Error when loading state_dict, even if the dimensions match

Frederic_Laurin · March 27, 2018, 7:32am

I was training a Neural Turing Machine with memory bias and go the following error when loading the model. It has to do with the “mem_bias”, but even the error message says that the sizes torch.Size([128, 20]) seem to match.

Please note the variable was saved as a buffer, but other variables were too and the load seems to have worked for them.
“self.register_buffer(‘mem_bias’, Variable(torch.Tensor(N, M)))”

It was all run on CPU.

Error message:
Traceback (most recent call last):
File “C:\Users\frede\Anaconda3\lib\site-packages\torch\nn\modules\module.py”, line 514, in load_state_dict
own_state[name].copy_(param)
File “C:\Users\frede\Anaconda3\lib\site-packages\torch\autograd\variable.py”, line 67, in getattr
return object.getattribute(self, name)
AttributeError: ‘Variable’ object has no attribute ‘copy_’

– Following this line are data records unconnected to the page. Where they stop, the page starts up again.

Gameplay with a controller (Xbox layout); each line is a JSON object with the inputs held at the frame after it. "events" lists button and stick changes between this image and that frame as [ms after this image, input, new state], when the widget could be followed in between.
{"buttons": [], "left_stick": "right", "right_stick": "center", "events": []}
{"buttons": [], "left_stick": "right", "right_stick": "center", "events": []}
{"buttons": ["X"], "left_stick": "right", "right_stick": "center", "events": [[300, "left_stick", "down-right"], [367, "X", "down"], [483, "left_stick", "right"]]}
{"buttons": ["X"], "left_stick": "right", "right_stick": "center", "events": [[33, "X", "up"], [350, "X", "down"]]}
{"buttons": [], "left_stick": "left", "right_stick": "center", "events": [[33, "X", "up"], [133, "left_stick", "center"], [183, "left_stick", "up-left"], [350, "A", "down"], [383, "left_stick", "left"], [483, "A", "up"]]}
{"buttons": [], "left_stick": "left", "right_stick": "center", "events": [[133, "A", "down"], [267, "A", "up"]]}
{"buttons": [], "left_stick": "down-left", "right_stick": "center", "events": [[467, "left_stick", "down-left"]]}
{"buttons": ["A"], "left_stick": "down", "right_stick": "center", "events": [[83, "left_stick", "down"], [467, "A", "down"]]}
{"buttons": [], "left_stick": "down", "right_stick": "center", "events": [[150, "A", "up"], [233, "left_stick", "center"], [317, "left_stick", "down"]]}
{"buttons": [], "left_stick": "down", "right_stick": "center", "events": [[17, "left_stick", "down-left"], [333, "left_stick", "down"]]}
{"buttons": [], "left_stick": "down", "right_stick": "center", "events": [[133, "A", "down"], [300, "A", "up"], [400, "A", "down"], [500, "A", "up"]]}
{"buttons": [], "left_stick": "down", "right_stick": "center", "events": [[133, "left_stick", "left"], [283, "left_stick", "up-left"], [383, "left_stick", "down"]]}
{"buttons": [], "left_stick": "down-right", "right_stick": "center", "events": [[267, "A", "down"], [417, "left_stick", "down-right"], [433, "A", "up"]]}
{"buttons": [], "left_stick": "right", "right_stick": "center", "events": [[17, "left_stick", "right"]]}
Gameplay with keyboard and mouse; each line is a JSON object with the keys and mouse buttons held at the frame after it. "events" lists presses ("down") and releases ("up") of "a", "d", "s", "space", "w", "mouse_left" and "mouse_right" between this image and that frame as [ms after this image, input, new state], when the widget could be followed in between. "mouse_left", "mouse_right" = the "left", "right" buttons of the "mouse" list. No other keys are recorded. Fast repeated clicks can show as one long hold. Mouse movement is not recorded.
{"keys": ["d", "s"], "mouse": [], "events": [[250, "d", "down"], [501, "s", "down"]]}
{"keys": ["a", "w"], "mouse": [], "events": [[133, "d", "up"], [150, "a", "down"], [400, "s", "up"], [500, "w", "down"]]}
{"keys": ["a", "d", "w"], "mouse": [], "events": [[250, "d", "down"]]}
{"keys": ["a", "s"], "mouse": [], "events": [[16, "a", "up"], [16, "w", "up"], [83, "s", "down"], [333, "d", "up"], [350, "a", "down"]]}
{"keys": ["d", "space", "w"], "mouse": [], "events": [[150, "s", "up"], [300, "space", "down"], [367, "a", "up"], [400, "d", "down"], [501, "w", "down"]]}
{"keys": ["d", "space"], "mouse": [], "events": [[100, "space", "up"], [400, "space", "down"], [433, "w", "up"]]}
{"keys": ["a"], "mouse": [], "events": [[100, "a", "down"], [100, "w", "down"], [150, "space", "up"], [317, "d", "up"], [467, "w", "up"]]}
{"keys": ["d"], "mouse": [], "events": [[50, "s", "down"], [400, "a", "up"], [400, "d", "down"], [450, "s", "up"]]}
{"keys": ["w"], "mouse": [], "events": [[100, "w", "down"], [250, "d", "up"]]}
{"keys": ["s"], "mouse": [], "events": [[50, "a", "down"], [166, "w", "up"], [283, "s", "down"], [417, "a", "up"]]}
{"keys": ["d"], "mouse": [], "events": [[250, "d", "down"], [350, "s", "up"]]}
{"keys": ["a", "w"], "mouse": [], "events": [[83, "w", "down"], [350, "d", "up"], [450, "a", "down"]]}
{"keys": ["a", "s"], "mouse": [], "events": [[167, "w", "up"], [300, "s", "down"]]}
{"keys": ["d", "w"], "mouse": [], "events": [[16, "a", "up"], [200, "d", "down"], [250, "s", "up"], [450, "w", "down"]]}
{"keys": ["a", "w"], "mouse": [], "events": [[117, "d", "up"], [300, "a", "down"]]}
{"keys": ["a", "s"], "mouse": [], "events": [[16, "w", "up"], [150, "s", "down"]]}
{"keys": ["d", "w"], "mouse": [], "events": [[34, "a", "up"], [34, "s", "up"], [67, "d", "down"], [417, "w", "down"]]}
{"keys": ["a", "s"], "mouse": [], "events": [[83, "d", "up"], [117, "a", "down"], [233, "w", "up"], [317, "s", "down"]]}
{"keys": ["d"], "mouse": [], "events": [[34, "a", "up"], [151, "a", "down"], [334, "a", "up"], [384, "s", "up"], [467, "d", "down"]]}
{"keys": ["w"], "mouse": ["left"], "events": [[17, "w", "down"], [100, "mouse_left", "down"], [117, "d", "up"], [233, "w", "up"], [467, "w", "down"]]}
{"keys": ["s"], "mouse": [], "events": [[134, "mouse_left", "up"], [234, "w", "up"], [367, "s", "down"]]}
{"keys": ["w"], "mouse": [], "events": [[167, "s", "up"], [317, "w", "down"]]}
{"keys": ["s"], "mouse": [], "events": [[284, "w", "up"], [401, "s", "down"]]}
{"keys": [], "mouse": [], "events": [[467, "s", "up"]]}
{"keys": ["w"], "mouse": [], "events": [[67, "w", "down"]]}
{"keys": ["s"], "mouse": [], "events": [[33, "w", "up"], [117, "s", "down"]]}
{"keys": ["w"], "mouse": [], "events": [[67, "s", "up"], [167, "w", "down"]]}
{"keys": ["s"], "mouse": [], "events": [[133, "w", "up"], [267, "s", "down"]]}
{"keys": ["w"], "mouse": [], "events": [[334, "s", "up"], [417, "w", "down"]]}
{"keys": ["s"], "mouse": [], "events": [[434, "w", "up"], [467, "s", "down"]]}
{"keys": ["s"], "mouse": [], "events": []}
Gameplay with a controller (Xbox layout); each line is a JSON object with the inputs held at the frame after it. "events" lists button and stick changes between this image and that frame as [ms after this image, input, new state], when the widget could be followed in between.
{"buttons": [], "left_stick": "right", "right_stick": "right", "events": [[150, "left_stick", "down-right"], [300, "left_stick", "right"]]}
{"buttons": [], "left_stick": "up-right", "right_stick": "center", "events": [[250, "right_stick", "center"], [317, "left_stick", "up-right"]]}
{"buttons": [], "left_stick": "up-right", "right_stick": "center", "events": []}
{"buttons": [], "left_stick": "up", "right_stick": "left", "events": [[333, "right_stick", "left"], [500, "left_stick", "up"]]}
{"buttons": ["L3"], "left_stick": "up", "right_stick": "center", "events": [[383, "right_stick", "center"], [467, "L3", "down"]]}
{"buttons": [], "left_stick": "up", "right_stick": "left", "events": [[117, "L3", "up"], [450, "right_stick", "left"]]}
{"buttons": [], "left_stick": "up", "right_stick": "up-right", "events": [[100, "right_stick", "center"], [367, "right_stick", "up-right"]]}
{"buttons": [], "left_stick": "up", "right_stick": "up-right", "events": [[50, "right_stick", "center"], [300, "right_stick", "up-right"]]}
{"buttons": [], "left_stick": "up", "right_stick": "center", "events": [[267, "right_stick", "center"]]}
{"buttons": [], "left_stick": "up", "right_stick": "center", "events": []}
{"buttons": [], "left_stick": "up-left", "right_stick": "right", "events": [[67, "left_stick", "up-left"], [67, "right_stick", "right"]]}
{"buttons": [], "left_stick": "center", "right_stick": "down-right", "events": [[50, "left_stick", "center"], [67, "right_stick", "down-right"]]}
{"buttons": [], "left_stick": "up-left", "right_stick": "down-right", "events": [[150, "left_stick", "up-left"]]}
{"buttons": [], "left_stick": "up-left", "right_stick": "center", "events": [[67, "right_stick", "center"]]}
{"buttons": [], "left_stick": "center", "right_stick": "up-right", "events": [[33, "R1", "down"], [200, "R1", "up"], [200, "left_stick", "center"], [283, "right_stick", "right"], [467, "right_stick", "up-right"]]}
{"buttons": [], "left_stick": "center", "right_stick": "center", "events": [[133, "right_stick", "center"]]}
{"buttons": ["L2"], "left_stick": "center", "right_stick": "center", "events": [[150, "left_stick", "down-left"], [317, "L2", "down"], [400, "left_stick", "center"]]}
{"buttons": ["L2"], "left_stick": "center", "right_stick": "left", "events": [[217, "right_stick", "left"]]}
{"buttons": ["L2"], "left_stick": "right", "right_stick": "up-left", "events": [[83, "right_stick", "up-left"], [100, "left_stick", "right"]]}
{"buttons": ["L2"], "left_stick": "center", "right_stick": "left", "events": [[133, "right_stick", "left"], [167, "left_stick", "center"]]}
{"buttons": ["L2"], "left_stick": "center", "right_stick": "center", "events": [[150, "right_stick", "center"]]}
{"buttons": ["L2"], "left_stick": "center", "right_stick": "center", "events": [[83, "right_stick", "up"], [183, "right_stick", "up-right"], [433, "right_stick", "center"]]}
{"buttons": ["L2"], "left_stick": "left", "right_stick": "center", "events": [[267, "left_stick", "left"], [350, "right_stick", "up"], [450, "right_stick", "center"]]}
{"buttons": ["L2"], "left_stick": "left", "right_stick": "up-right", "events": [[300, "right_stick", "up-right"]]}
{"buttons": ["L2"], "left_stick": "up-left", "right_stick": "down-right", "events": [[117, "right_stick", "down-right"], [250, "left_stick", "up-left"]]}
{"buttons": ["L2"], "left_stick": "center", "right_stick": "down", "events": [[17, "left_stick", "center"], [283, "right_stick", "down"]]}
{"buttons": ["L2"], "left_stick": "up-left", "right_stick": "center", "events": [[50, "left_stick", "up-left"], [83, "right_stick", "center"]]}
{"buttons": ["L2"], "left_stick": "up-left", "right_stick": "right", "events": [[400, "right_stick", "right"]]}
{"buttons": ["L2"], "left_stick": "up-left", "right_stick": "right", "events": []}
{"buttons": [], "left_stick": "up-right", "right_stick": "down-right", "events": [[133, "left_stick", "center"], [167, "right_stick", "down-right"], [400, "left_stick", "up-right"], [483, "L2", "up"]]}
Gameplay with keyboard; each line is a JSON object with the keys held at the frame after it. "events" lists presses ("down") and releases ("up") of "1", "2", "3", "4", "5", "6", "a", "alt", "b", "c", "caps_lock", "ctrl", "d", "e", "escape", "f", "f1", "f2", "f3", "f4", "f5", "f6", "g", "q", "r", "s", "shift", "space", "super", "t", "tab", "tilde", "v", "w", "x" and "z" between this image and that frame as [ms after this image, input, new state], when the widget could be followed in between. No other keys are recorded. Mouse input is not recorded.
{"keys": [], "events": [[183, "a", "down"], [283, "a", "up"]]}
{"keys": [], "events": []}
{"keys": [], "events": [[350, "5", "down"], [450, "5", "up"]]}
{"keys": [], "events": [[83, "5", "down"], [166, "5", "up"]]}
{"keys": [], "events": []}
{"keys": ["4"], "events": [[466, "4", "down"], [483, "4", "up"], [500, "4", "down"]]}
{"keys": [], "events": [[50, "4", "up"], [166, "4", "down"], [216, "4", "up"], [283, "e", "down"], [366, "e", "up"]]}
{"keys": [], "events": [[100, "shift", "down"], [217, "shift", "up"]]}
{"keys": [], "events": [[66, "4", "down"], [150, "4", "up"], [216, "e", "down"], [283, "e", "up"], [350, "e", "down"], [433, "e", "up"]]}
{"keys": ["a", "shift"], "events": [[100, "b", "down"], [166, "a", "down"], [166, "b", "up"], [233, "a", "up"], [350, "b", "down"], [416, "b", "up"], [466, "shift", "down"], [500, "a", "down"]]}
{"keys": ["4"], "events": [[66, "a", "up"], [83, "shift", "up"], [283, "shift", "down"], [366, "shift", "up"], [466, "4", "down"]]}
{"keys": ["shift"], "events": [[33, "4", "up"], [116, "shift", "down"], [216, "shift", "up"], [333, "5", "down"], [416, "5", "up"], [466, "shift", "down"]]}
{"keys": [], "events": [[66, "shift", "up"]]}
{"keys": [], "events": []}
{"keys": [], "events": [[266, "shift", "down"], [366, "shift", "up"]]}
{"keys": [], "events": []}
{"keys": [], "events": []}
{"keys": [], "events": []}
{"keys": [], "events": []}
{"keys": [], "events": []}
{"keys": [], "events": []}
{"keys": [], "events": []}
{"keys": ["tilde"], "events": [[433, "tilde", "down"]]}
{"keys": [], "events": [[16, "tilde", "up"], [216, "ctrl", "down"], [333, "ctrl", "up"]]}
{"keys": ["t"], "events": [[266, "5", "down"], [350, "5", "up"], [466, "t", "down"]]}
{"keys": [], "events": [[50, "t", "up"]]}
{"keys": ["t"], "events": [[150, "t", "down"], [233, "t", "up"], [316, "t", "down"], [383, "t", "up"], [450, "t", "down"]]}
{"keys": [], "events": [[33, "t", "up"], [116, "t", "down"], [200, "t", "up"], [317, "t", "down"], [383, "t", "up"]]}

During handling of the above exception, another exception occurred:

Traceback (most recent call last):
File “C:/Users/frede/Documents/GitHub/Homework3/Evaluate_NTM_LSTM.py”, line 56, in
loadNTM(model_NTM_LSTM, files_NTM_LSTM)
File “C:\Users\frede\Documents\GitHub\Homework3\train.py”, line 89, in loadNTM
model.net.load_state_dict(state_dict)
File “C:\Users\frede\Anaconda3\lib\site-packages\torch\nn\modules\module.py”, line 519, in load_state_dict
.format(name, own_state[name].size(), param.size()))
RuntimeError: While copying the parameter named ntm.memory.mem_bias, whose dimensions in the model are torch.Size([128, 20]) and whose dimensions in the checkpoint are torch.Size([128, 20]).

Any idea about what it can be?

ptrblck · March 27, 2018, 9:00am

I suppose your mem_bias is trainable?
If so, you should use register_parameter.
Using register_buffer makes sure the buffer is part of the model’s state_dict, but is not a Parameter.
For example the running_mean and running_var in BatchNorm layers are registered as buffers.

Your error comes probably from using Variables. Registered buffers should be Tensors (source).

Frederic_Laurin · March 27, 2018, 11:44am

Thanks for your quick reply.

mem_bias in this case is just an initialization variable, so it is not meant to be a trainable Parameter.

I tried not to register any buffer, but I get the following error message when I try to load state_dict.

C:/Users/frede/Documents/GitHub/Homework3/Evaluate_NTM_LSTM.py
Traceback (most recent call last):
C:\Users\frede\Documents\GitHub\Homework3\copy\copy-task_NTM-LSTM-1000-batch-1000.model
File “C:/Users/frede/Documents/GitHub/Homework3/Evaluate_NTM_LSTM.py”, line 56, in
loadNTM(model_NTM_LSTM, files_NTM_LSTM)
File “C:\Users\frede\Documents\GitHub\Homework3\train.py”, line 89, in loadNTM
model.net.load_state_dict(state_dict)
File “C:\Users\frede\Anaconda3\lib\site-packages\torch\nn\modules\module.py”, line 526, in load_state_dict
raise KeyError(‘missing keys in state_dict: “{}”’.format(missing))
KeyError: ‘missing keys in state_dict: “{‘memory.mem_bias’, ‘ntm.memory.mem_bias’, ‘ntm.heads.1.memory.mem_bias’, ‘ntm.heads.0.memory.mem_bias’}”’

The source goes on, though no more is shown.